Top of Extracted data

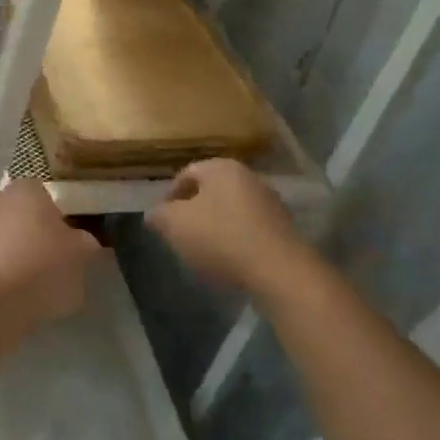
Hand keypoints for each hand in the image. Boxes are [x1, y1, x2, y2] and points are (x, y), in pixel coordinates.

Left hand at [0, 180, 99, 326]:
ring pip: (2, 242)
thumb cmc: (40, 265)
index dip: (59, 222)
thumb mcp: (80, 255)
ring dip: (14, 261)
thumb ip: (84, 245)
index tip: (69, 248)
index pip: (46, 197)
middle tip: (53, 269)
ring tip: (33, 294)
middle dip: (34, 240)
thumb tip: (83, 242)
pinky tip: (10, 303)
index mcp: (27, 188)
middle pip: (21, 218)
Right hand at [147, 158, 305, 294]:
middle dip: (194, 211)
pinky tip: (232, 262)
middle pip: (211, 191)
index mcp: (220, 167)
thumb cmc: (220, 238)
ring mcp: (269, 202)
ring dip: (217, 226)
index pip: (186, 174)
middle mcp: (247, 176)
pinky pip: (250, 229)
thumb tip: (154, 214)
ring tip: (206, 252)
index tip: (163, 220)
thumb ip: (159, 216)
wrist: (279, 271)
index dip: (170, 196)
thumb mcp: (175, 225)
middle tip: (182, 235)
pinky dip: (237, 240)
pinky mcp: (284, 229)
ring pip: (231, 210)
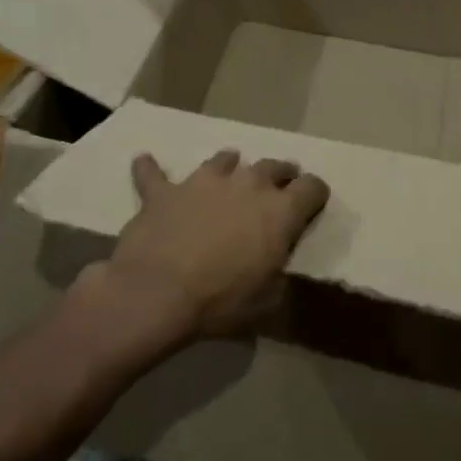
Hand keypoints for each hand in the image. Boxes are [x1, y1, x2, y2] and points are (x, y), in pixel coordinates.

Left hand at [92, 149, 329, 347]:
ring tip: (228, 169)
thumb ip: (278, 275)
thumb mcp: (268, 301)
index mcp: (280, 211)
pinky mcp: (164, 191)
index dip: (315, 195)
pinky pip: (153, 173)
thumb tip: (276, 270)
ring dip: (229, 165)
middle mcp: (247, 184)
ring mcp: (203, 182)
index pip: (313, 187)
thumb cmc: (222, 302)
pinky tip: (144, 162)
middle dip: (280, 175)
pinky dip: (150, 168)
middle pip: (273, 166)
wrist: (158, 293)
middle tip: (278, 187)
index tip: (312, 204)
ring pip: (224, 159)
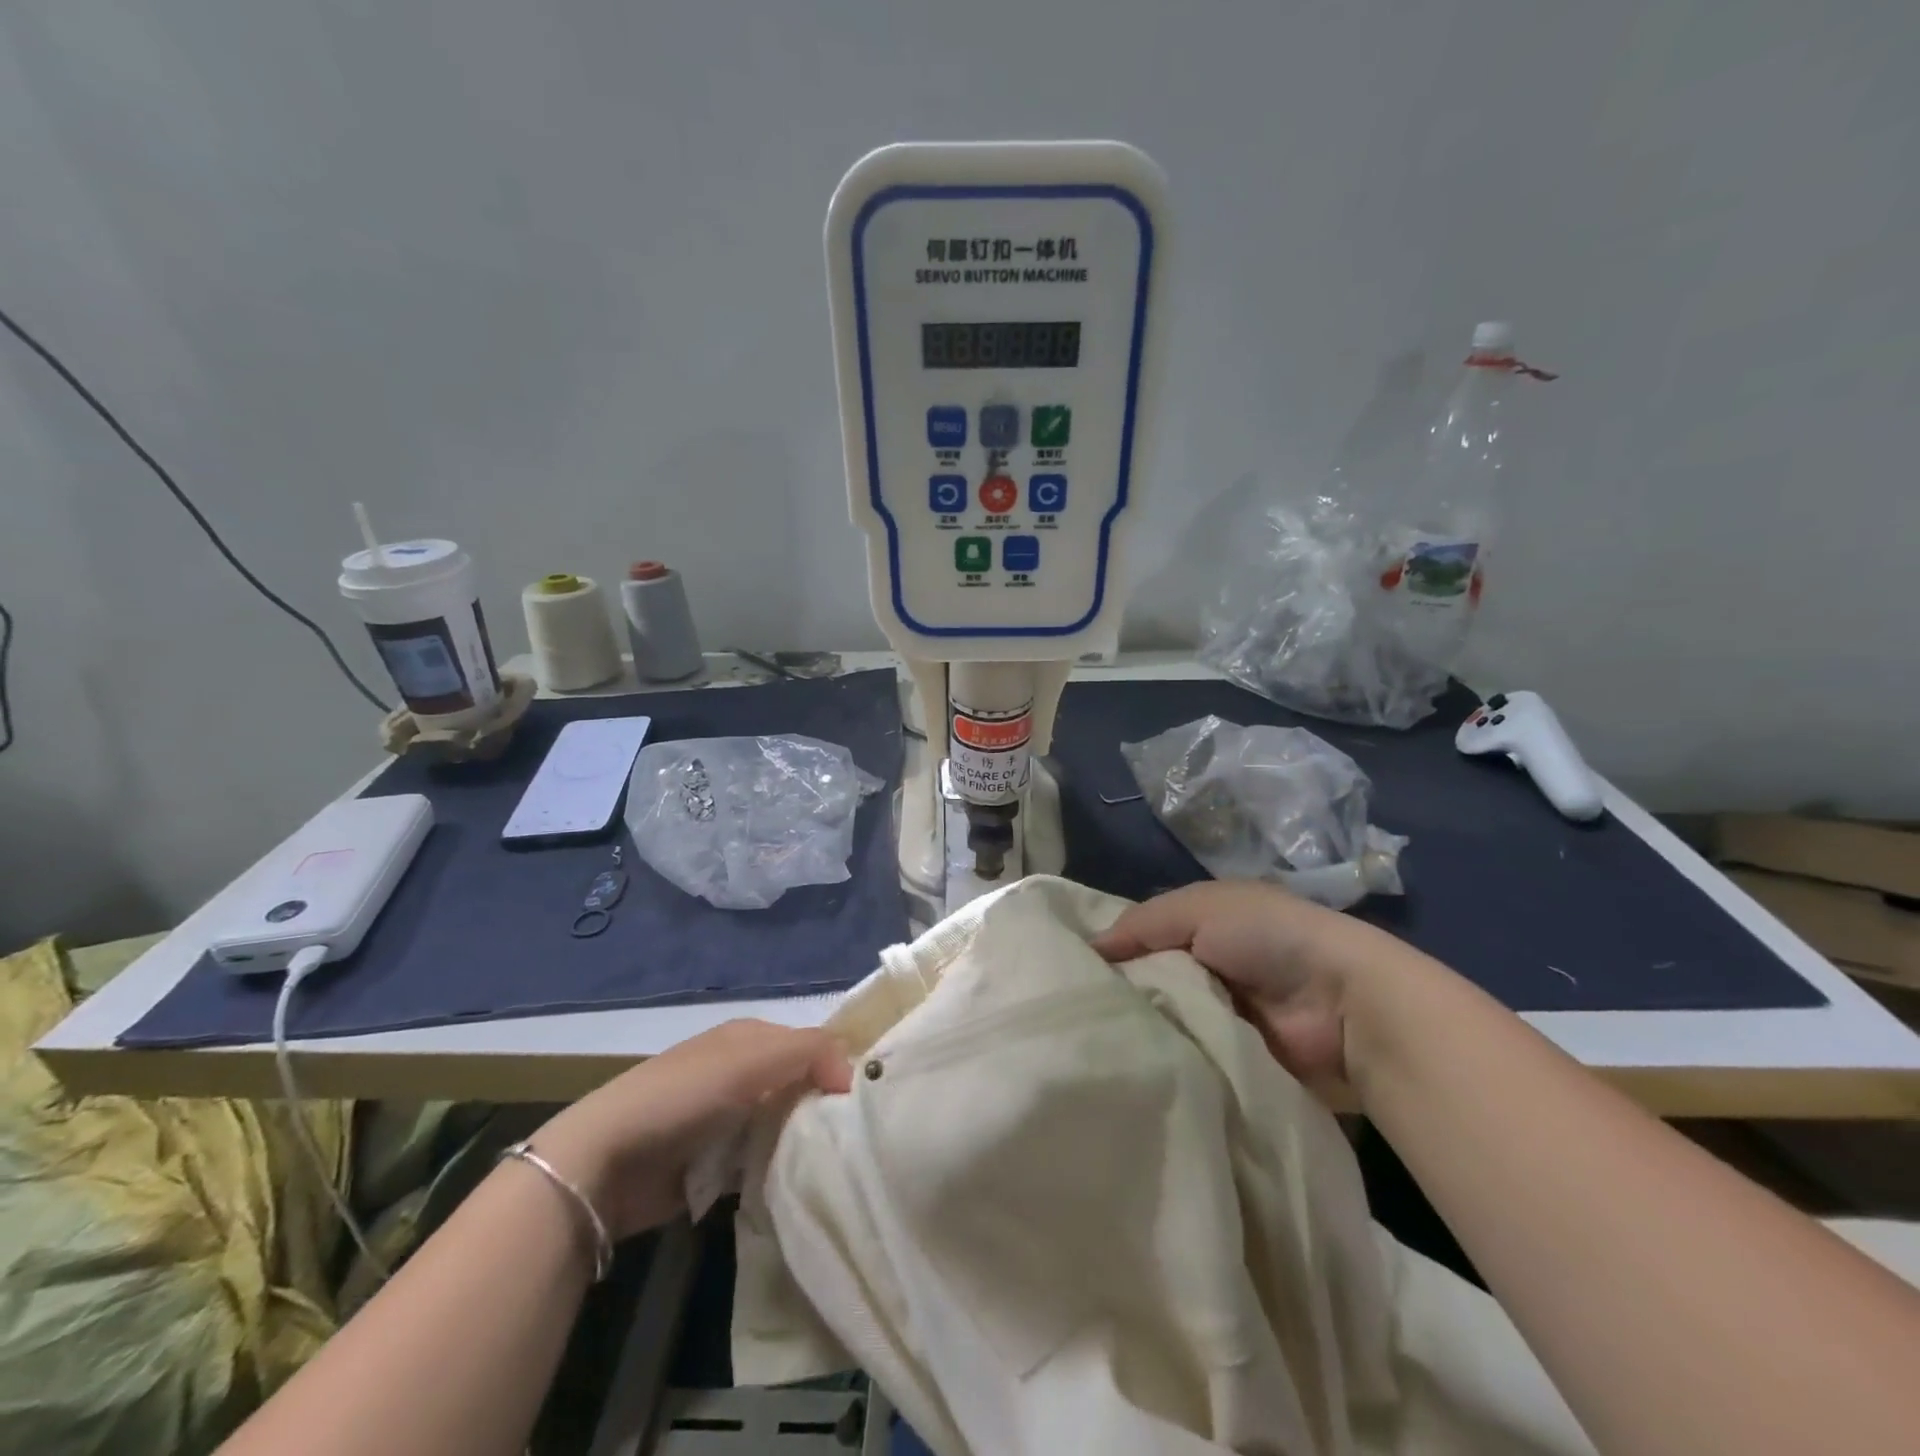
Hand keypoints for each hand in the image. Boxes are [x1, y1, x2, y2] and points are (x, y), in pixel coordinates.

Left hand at [531, 1019, 850, 1239]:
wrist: (606, 1162)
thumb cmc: (684, 1096)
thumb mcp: (752, 1059)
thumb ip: (811, 1051)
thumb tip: (853, 1073)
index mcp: (750, 1036)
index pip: (812, 1043)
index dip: (839, 1065)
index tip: (867, 1099)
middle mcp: (742, 1071)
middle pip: (800, 1085)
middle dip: (824, 1106)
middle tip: (858, 1137)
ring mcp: (728, 1118)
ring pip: (785, 1124)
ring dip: (804, 1141)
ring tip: (840, 1163)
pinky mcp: (717, 1163)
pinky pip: (763, 1161)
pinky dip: (780, 1169)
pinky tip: (802, 1183)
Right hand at [1092, 881, 1386, 1094]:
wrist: (1343, 1003)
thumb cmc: (1268, 937)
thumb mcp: (1198, 908)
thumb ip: (1141, 924)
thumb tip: (1088, 948)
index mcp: (1203, 925)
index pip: (1142, 936)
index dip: (1110, 949)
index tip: (1066, 970)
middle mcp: (1208, 968)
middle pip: (1150, 980)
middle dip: (1120, 993)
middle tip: (1072, 1014)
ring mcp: (1220, 1016)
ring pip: (1164, 1020)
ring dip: (1140, 1028)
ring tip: (1091, 1042)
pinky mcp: (1231, 1058)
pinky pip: (1186, 1055)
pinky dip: (1165, 1057)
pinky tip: (1129, 1064)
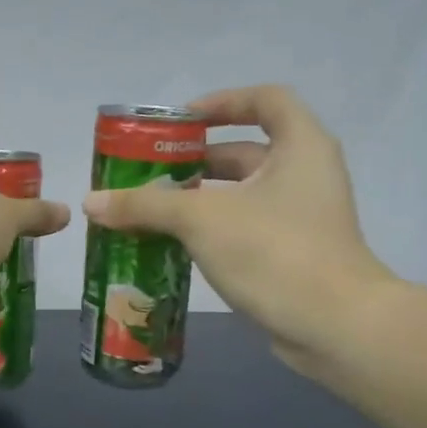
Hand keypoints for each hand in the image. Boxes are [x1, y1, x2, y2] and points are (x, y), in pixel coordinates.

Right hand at [82, 84, 398, 375]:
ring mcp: (302, 216)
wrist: (335, 327)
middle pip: (244, 150)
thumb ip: (144, 204)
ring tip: (148, 209)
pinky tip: (172, 243)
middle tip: (147, 172)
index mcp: (299, 146)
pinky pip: (244, 226)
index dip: (222, 102)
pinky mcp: (293, 252)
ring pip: (240, 194)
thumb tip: (91, 202)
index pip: (265, 100)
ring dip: (197, 198)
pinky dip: (210, 228)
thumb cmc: (274, 251)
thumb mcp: (201, 219)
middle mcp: (306, 173)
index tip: (181, 121)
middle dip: (194, 160)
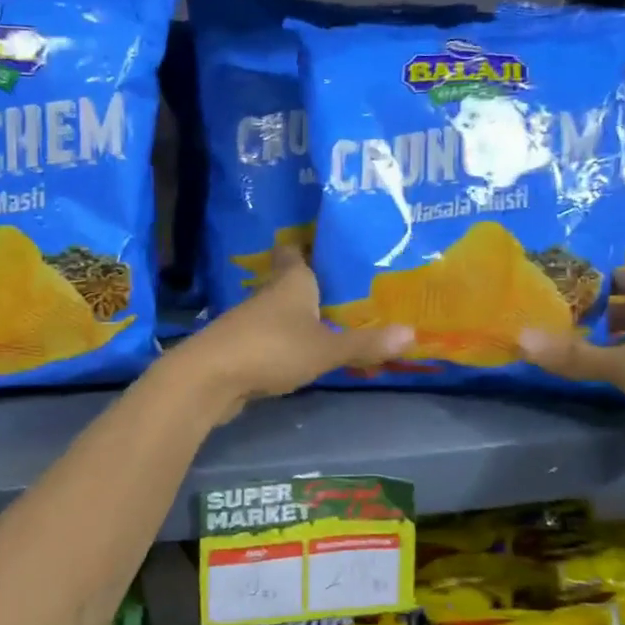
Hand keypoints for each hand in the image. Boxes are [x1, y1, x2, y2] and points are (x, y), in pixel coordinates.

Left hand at [171, 247, 411, 418]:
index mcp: (291, 282)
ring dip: (299, 316)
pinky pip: (270, 338)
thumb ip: (365, 343)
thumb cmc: (272, 349)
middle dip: (313, 284)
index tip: (329, 245)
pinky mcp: (240, 348)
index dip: (310, 246)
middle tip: (346, 288)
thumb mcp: (326, 349)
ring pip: (280, 311)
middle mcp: (269, 294)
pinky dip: (285, 341)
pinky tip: (302, 352)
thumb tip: (413, 333)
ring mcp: (251, 322)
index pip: (296, 251)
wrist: (210, 378)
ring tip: (331, 320)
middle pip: (290, 281)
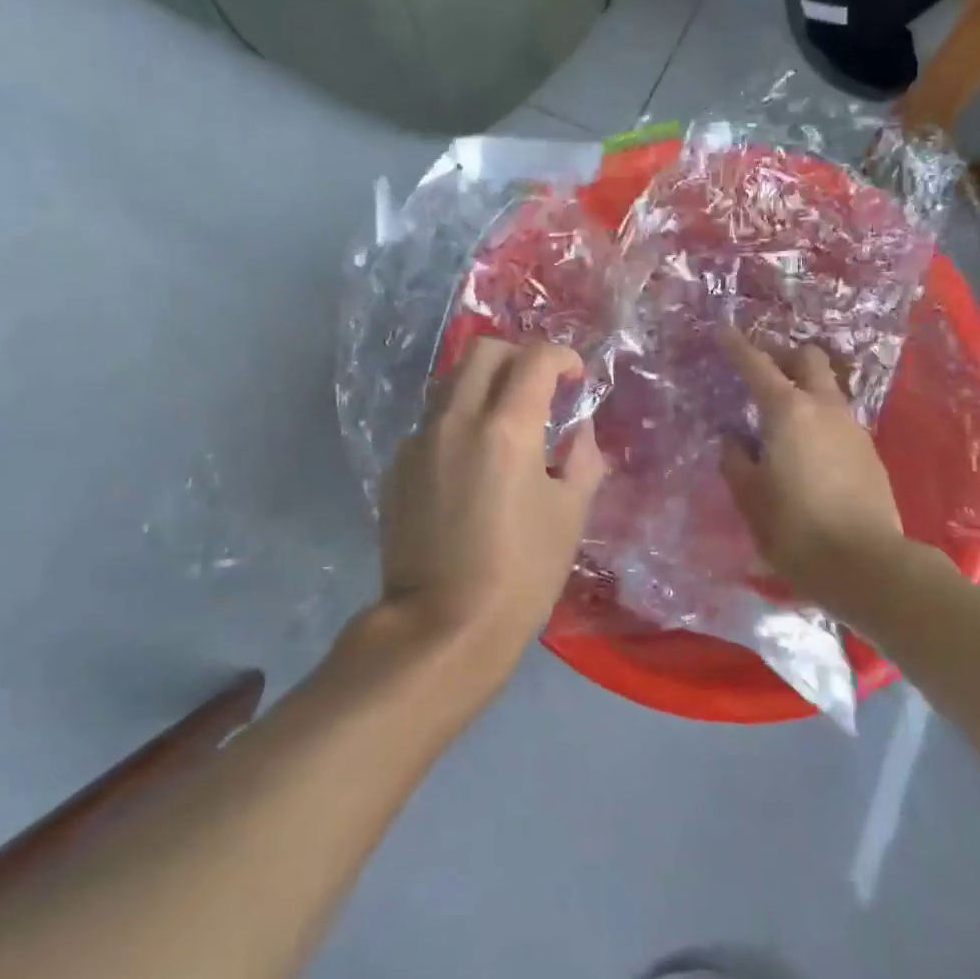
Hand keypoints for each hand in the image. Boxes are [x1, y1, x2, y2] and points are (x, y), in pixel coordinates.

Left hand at [377, 338, 605, 671]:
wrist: (441, 627)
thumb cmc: (521, 574)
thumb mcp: (570, 514)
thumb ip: (582, 458)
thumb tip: (578, 429)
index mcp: (507, 429)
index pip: (534, 358)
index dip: (562, 356)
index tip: (574, 376)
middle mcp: (457, 420)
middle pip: (483, 350)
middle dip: (518, 355)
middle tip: (538, 386)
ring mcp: (419, 441)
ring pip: (450, 381)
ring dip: (483, 383)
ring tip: (505, 418)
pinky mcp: (397, 466)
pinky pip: (432, 421)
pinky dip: (458, 420)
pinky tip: (471, 462)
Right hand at [719, 329, 915, 619]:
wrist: (867, 565)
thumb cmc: (796, 529)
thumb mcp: (750, 498)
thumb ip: (735, 461)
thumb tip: (732, 440)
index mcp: (788, 412)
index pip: (757, 366)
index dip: (737, 346)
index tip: (723, 330)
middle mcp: (824, 408)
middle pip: (808, 360)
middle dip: (784, 357)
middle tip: (762, 376)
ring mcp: (852, 428)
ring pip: (827, 389)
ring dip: (804, 389)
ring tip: (781, 419)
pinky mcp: (869, 452)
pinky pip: (838, 418)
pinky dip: (819, 419)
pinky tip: (807, 450)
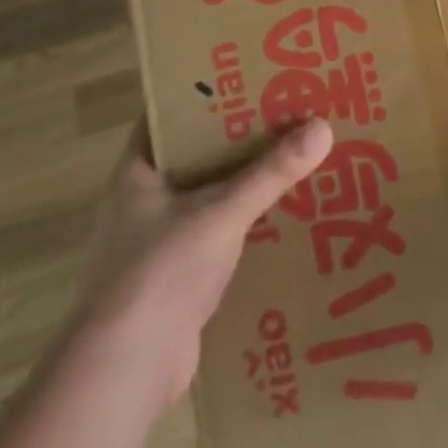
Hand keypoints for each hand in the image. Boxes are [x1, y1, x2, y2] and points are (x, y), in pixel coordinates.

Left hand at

Bottom of Extracted data

Required action: Copy all the lines of data exactly as they appear, dropping any images.

Finished exercise:
Hand keypoints for each hand in the image. Boxes are [x1, y1, x2, y2] and points are (x, y), in pixel coordinates.

Left hand at [0, 180, 99, 326]:
ring pip: (2, 242)
thumb cmc: (40, 265)
index dip: (59, 222)
thumb mcp: (80, 255)
ring dip: (14, 261)
thumb ip: (84, 245)
index tip: (69, 248)
index pip: (46, 197)
middle tip: (53, 269)
ring tip: (33, 294)
middle dip: (34, 240)
thumb tip: (83, 242)
pinky tip: (10, 303)
index mcp: (27, 188)
middle pip: (21, 218)
Right hand at [147, 158, 305, 294]:
middle dip: (194, 211)
pinky tip: (232, 262)
middle pip: (211, 191)
index mcp: (220, 167)
thumb cmc: (220, 238)
ring mcp: (269, 202)
ring dip: (217, 226)
index pip: (186, 174)
middle mcp: (247, 176)
pinky pip: (250, 229)
thumb tip: (154, 214)
ring tip: (206, 252)
index tip: (163, 220)
thumb ip: (159, 216)
wrist: (279, 271)
index dip: (170, 196)
thumb mcp: (175, 225)
middle tip: (182, 235)
pinky dip: (237, 240)
pinky mcp: (284, 229)
ring pip: (231, 210)
Hand keypoints for each hand in the image. Boxes are [x1, y1, x2, y2] and points are (x, y), in pixel coordinates.

Left hand at [92, 149, 329, 347]:
ring tip: (228, 169)
thumb ip: (278, 275)
thumb mcp: (268, 301)
index mcp: (280, 211)
pinky mcp: (164, 191)
index dip: (315, 195)
pinky pip: (153, 173)
thumb tip: (276, 270)
ring dip: (229, 165)
middle mcp: (247, 184)
ring mcp: (203, 182)
index pip: (313, 187)
thumb cmc: (222, 302)
pinky tip: (144, 162)
middle dip: (280, 175)
pinky dip: (150, 168)
middle pip: (273, 166)
wrist: (158, 293)
middle tip: (278, 187)
index tip: (312, 204)
ring pip: (224, 159)
Hand keypoints for each hand in the image. Boxes are [x1, y1, x2, y2] and points are (x, y), in pixel coordinates.

Left hand at [531, 1019, 850, 1239]:
wrist: (606, 1162)
thumb cmc: (684, 1096)
thumb mcp: (752, 1059)
thumb ip: (811, 1051)
thumb tip: (853, 1073)
index mcp: (750, 1036)
index pip: (812, 1043)
index dip: (839, 1065)
index tip: (867, 1099)
middle mcp: (742, 1071)
middle pip: (800, 1085)
middle dip: (824, 1106)
middle tip: (858, 1137)
ring mcp: (728, 1118)
ring pip: (785, 1124)
ring dip: (804, 1141)
ring tip: (840, 1163)
pinky mcp: (717, 1163)
pinky pip: (763, 1161)
pinky dip: (780, 1169)
pinky tip: (802, 1183)
Right hand at [1092, 881, 1386, 1094]:
wrist: (1343, 1003)
thumb cmc: (1268, 937)
thumb mcp: (1198, 908)
thumb ip: (1141, 924)
thumb tip: (1088, 948)
index mcp: (1203, 925)
index pip: (1142, 936)
index dip: (1110, 949)
index tip: (1066, 970)
middle mcp: (1208, 968)
middle pip: (1150, 980)
middle dip: (1120, 993)
middle tip: (1072, 1014)
ring mcp: (1220, 1016)
ring pip: (1164, 1020)
ring dip: (1140, 1028)
ring tip: (1091, 1042)
pinky mcp: (1231, 1058)
pinky pip: (1186, 1055)
pinky dip: (1165, 1057)
pinky tip: (1129, 1064)
Hand keypoints for each hand in the image. Boxes are [x1, y1, x2, y2] and points are (x, y), in pixel coordinates.

Right hand at [82, 84, 398, 375]:
ring mcp: (302, 216)
wrist: (335, 327)
middle pip: (244, 150)
thumb ip: (144, 204)
ring tip: (148, 209)
pinky tip: (172, 243)
middle tip: (147, 172)
index mcp: (299, 146)
pinky pip: (244, 226)
index dip: (222, 102)
pinky mcp: (293, 252)
ring pip: (240, 194)
thumb tip: (91, 202)
index pip: (265, 100)
ring dip: (197, 198)
pinky dip: (210, 228)
thumb cmc: (274, 251)
thumb mcp: (201, 219)
middle mcp: (306, 173)
index tip: (181, 121)
middle dip: (194, 160)
Hand keypoints for each hand in the image. Boxes are [x1, y1, x2, y2] and points are (x, y), in pixel coordinates.

Left hand at [171, 247, 411, 418]:
index mcp: (291, 282)
ring dip: (299, 316)
pinky pip: (270, 338)
thumb ip: (365, 343)
thumb cmc: (272, 349)
middle dip: (313, 284)
index tip: (329, 245)
pinky mcp: (240, 348)
index dip: (310, 246)
middle tip: (346, 288)
thumb mcp: (326, 349)
ring pip: (280, 311)
middle mcp: (269, 294)
pinky dip: (285, 341)
pinky tip: (302, 352)
thumb tip: (413, 333)
ring mcp: (251, 322)
index pip: (296, 251)
wrist: (210, 378)
ring tip: (331, 320)
middle pip: (290, 281)
Hand keypoints for each hand in the image. Boxes are [x1, y1, x2, y2] and points are (x, y), in pixel coordinates.

Left hand at [377, 338, 605, 671]:
wrist: (441, 627)
thumb cmc: (521, 574)
thumb mcp: (570, 514)
thumb ip: (582, 458)
thumb tip: (578, 429)
index mcp: (507, 429)
index pip: (534, 358)
index dip: (562, 356)
index tip: (574, 376)
middle mcp: (457, 420)
middle pip: (483, 350)
middle dip: (518, 355)
middle tip: (538, 386)
ring mcp: (419, 441)
ring pip: (450, 381)
ring dip: (483, 383)
ring tip: (505, 418)
pinky mcp: (397, 466)
pinky pip: (432, 421)
pinky dip: (458, 420)
pinky tip: (471, 462)
Right hand at [719, 329, 915, 619]:
wrist: (867, 565)
thumb cmc: (796, 529)
thumb mcp: (750, 498)
thumb ip: (735, 461)
thumb tip: (732, 440)
index mcp: (788, 412)
index pip: (757, 366)
index dip: (737, 346)
index tip: (723, 330)
middle mcp: (824, 408)
middle pip: (808, 360)
middle dip: (784, 357)
middle tip: (762, 376)
ring mcp: (852, 428)
ring pip: (827, 389)
ring dip: (804, 389)
ring tip: (781, 419)
pinky mcp: (869, 452)
pinky pip: (838, 418)
pinky dip: (819, 419)
pinky tip: (807, 450)
Hand keypoints for each hand in the image. Boxes are [x1, y1, x2, y2] and points are (x, y), in pixel coordinates.

Left hand at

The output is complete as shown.